Concept

Richard Cobden

Summary
Richard Cobden (3 June 1804 – 2 April 1865) was an English Radical and Liberal politician, manufacturer, and a campaigner for free trade and peace. He was associated with the Anti-Corn Law League and the Cobden–Chevalier Treaty. As a young man, Cobden was a successful commercial traveller who became co-owner of a highly profitable calico printing factory in Sabden but lived in Manchester, a city with which he would become strongly identified. However, he soon found himself more engaged in politics, and his travels convinced him of the virtues of free trade (anti-protection) as the key to better international relations. In 1838, he and John Bright founded the Anti-Corn Law League, aimed at abolishing the unpopular Corn Laws, which protected landowners' interests by levying taxes on imported wheat, thus raising the price of bread.

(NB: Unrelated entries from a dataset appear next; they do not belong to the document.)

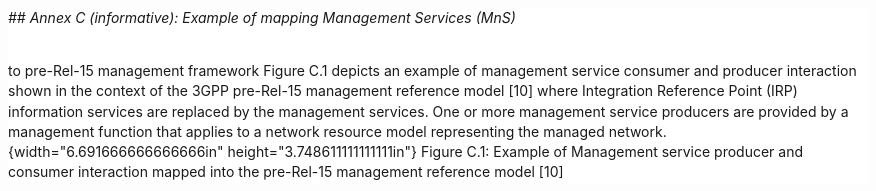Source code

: ###### ## Annex C (informative): Example of mapping Management Services (MnS)
to pre-Rel-15 management framework
Figure C.1 depicts an example of management service consumer and producer
interaction shown in the context of the 3GPP pre-Rel-15 management reference
model [10] where Integration Reference Point (IRP) information services are
replaced by the management services. One or more management service producers
are provided by a management function that applies to a network resource model
representing the managed network.
{width="6.691666666666666in" height="3.748611111111111in"}
Figure C.1: Example of Management service producer and consumer interaction
mapped into the pre-Rel-15 management reference model [10]
#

As a Member of Parliament from 1841, he fought against opposition from the Peel ministry, and abolition was achieved in 1846. Another free trade initiative was the Cobden-Chevalier Treaty of 1860, promoting closer interdependence between Britain and France. This campaign was conducted in collaboration with John Bright and French economist Michel Chevalier, and succeeded despite Parliament's endemic mistrust of the French. Cobden was born at a farmhouse called Dunford, in Heyshott near Midhurst, in Sussex. He was the fourth of 11 children born to William Cobden and his wife, Millicent ( Amber). His family had been resident in that neighbourhood for many generations, occupied partly in trade and partly in agriculture. His grandfather, Richard Cobden, owned Bex Mill in Heyshott and was an energetic and prosperous maltster who served as bailiff and chief magistrate at Midhurst and took rather a notable part in county matters. His father William however forsook malting in favour of farming, taking over the running of Dunford Farm when Richard died in 1809. A poor business man, he sold the property when the farm failed and moved the family to a smaller farm at nearby Gullard's Oak.